The latest guidance, published earlier this month, centers on ballot drop boxes. It claims to “help election officials understand” how the requirements in the Americans with Disabilities Act of 1990, and subsequent guidance that came out more than a decade ago, now apply to ballot drop boxes. The false impression it gives is that any reforms that make ballot drop boxes more secure are likely illegal, hoping to discourage the passage or enforcement of new laws designed to secure drop boxes. Meanwhile, other recent DOJ guidance addresses voting by mail and post-election audits, giving the same impression to local officials. Any effort to make it harder to cheat is likely to face legal challenges from DOJ.

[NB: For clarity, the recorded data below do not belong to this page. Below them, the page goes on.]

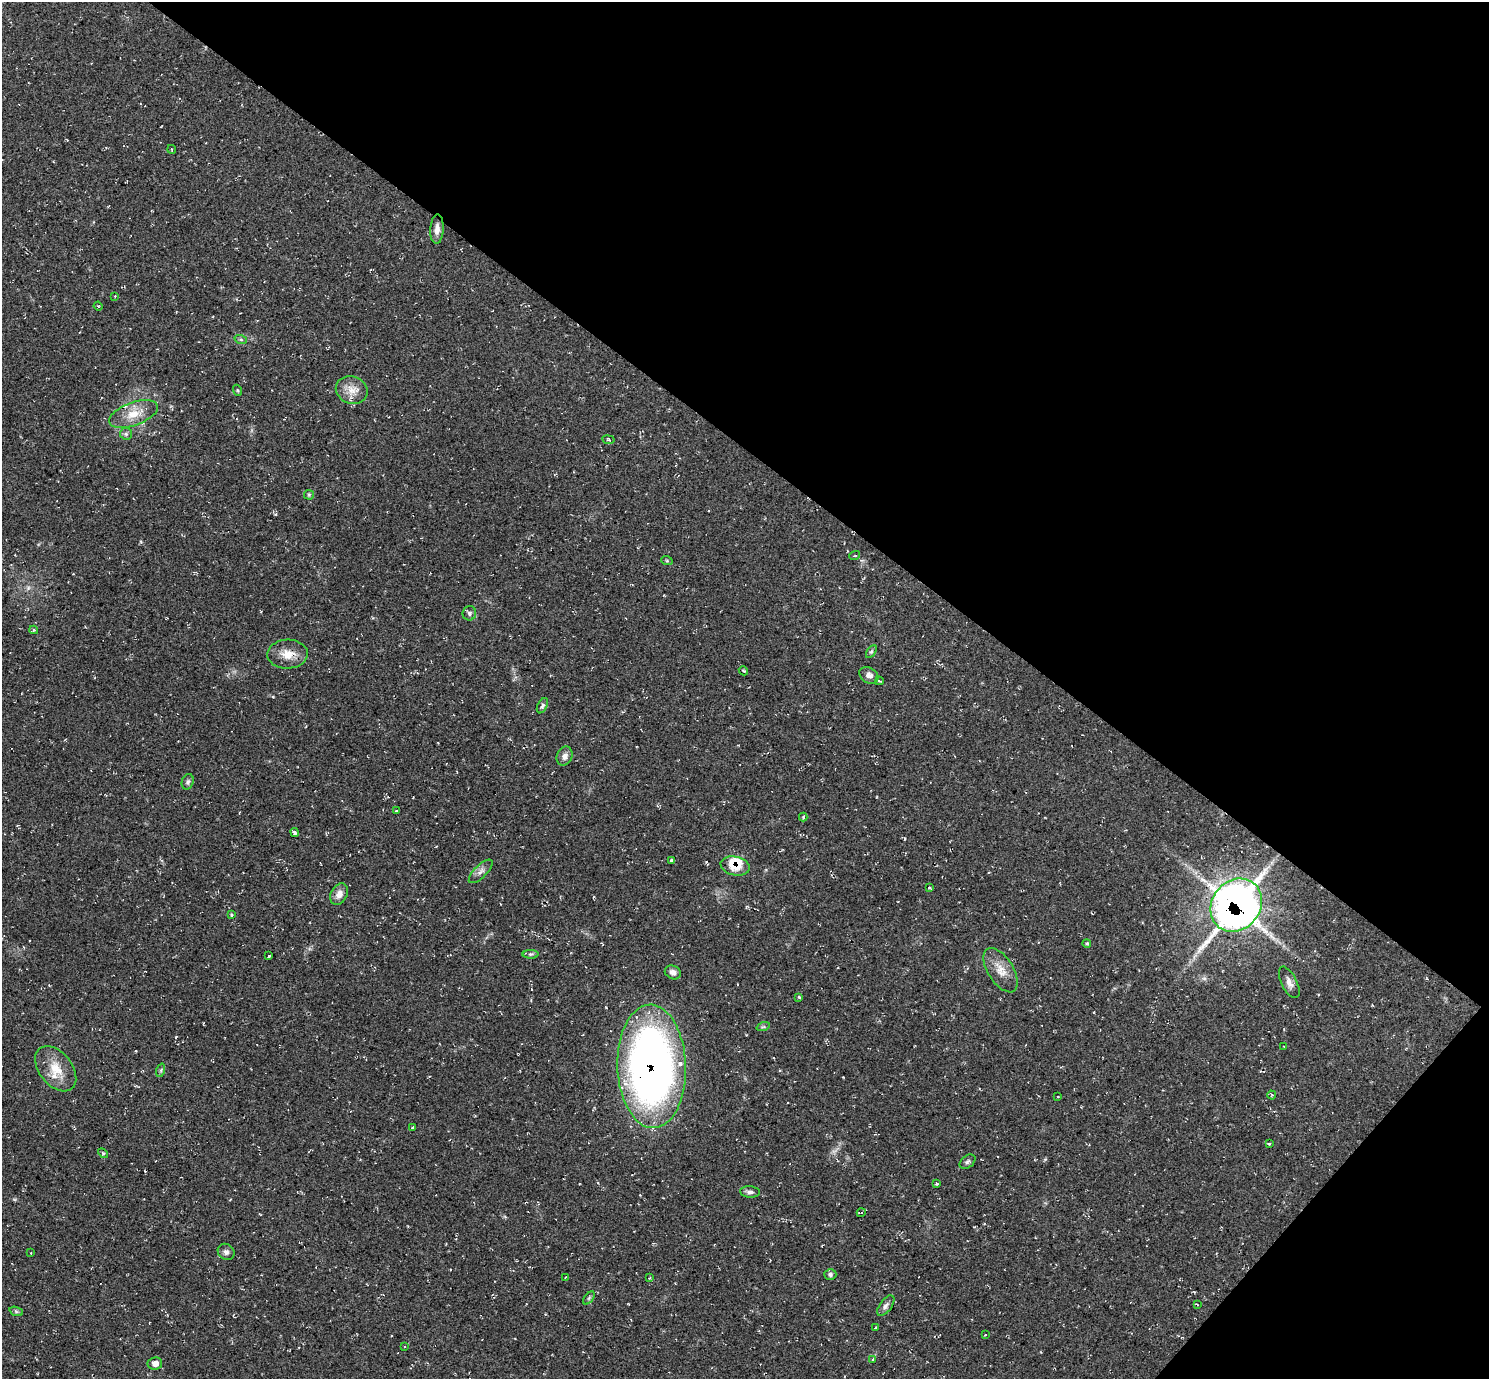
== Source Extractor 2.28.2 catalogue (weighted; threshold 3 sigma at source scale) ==
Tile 8 of 4 x 4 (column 4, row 2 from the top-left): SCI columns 4462-5948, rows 2906-4282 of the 5952 x 5956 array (HDU 1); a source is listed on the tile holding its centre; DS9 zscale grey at full resolution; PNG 1491 x 1381 px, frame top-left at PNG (2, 2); each listed source drawn as its Kron ellipse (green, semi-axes under 4 px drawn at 4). Shown black and unused: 36% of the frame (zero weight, under 2 of 3 exposures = <1% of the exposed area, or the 3 px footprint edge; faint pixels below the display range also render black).
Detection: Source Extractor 2.28.2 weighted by HDU 2 'WHT'; one run over the whole footprint, this tile lists its part. Background 0.055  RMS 0.008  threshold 0.0362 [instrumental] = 3 sigma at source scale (4.5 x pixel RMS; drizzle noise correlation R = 1.50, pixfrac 1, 0.05/0.05 arcsec/px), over >= 5 px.
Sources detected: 71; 3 inside a brighter listed object's ellipse — not listed separately; the other 68 listed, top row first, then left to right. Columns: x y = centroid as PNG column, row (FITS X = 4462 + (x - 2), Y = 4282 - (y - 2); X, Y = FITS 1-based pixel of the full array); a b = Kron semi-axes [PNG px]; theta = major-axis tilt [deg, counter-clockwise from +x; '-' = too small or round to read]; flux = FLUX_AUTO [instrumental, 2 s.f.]
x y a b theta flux
171 149 4 2 - 0.63
437 229 14 6 87 5.3
115 296 3 3 - 0.5
98 306 4 3 - 0.73
241 340 6 4 -19 1.2
237 390 5 3 - 0.74
352 390 16 13 -20 9.6
134 414 26 11 20 14
126 434 6 6 - 1.6
608 440 6 3 -9 0.95
309 495 5 5 - 1.1
855 555 5 3 - 0.84
667 561 6 3 -19 0.86
469 613 7 6 - 2
34 630 4 3 - 1.4
871 652 7 4 57 1.4
287 654 20 14 2 12
743 671 5 3 - 1.2
869 675 10 7 -33 4.1
879 681 4 3 - 0.97
542 706 8 5 63 1.8
565 756 10 7 67 4.3
188 782 8 6 71 1.8
396 811 3 2 - 0.69
803 817 4 3 - 1
295 832 4 3 - 1.9
671 860 3 3 - 1.5
735 866 15 9 -12 13
481 871 15 6 45 3.9
929 888 3 3 - 0.86
339 894 11 8 61 5.7
1236 905 28 24 52 670
231 915 4 3 - 1.3
1087 943 4 3 - 1.1
531 954 8 4 1 1.5
269 956 3 3 - 1.6
1001 970 25 12 -58 12
673 972 8 6 -24 3.3
1289 982 17 7 -63 4.9
799 997 4 4 - 0.9
763 1027 7 4 18 1.3
1284 1047 3 2 - 0.6
652 1066 62 34 -88 510
56 1069 26 16 -51 17
161 1070 7 4 72 1.2
1272 1095 4 4 - 0.79
1058 1097 4 3 - 0.72
413 1127 4 3 - 0.69
1269 1144 3 3 - 1
103 1153 6 3 -44 0.99
968 1162 9 6 39 1.9
936 1184 3 3 - 1.1
750 1192 10 5 -4 2.5
861 1213 4 3 - 0.76
226 1252 9 7 -40 2.8
31 1253 2 2 - 0.5
830 1274 6 5 - 2.2
566 1277 4 2 - 0.62
650 1278 4 4 - 1
589 1298 7 4 53 1.4
1197 1304 4 2 - 0.54
886 1306 12 6 54 3
16 1311 7 4 -19 1.4
875 1328 3 3 - 2.9
985 1335 3 2 - 0.52
404 1347 3 3 - 1.4
873 1360 4 3 - 2.7
155 1364 7 6 - 4.7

As a result of this guidance, many state election laws designed to protect elections could come under threat. This includes state laws that set reasonable methods for securing ballot drop boxes, such as requiring they be placed inside secure locations and monitored —whenever they are accessible to the public — to help prevent tampering, destruction or fraud. Commonsense reforms such as those that criminalize ballot harvesters who prey upon vulnerable voters, including the elderly and people with disabilities, could also come under threat because of this guidance.
Given the likelihood that this guidance, and the additional guidance that will inevitably follow, may mislead, intimidate or confuse honest election officials and lead them to ignore state election law, states must act.
One way states can respond is by passing a law that would require the state legislature to examine any new federal election guidance or communication related to that guidance coming from the Biden administration to ensure it is accurate and lawful before the state’s election officials implement it.
This would allow states to seek clarity on any new guidance before it is blindly followed, challenge inaccurate or unlawful guidance in court if necessary, or push back in other ways. It would also protect local election officials from inadvertently violating state law or being bullied by the Biden administration to knowingly do so.
Imagine a scenario where, less than a month before the midterm election, DOJ suddenly issues new official guidance warning the state’s election officials that following certain key rules passed by their state legislature would violate federal law and expose them to civil and criminal liability. With only a month before the election and no mechanism in state law to compel the officials to follow the state rule, many election officials will simply ignore the state rule and comply with the federal guidance. By the time the governor and the legislature get wind of this new guidance document and mobilize an effort to stop it, it will be too late. Pointing out then that the guidance was never legally binding or that the state rule they ignored has already been upheld by the courts as perfectly legal won’t matter because the election will already be over.
This scenario can be avoided by enacting legislation requiring election officials to secure the legislature’s approval before blindly following any new guidance.
The primary responsibility for deciding the time, place and manner of elections falls squarely on the shoulders of state legislatures, with a limited role for Congress. The president has no authority to craft election law through executive order or guidance documents created by his unelected political appointees. Dressing the guidance to look like the law does not make it law. States must recognize this and refuse to allow the Biden administration to take their constitutional power from them. Passing a law like the one described above is one way to do that.
Election integrity laws are under threat, but states can fight back. For the sake of democracy, they must.
• Tarren Bragdon is the CEO of the Foundation for Government Accountability. Stewart Whitson is a senior fellow at the Foundation for Government Accountability.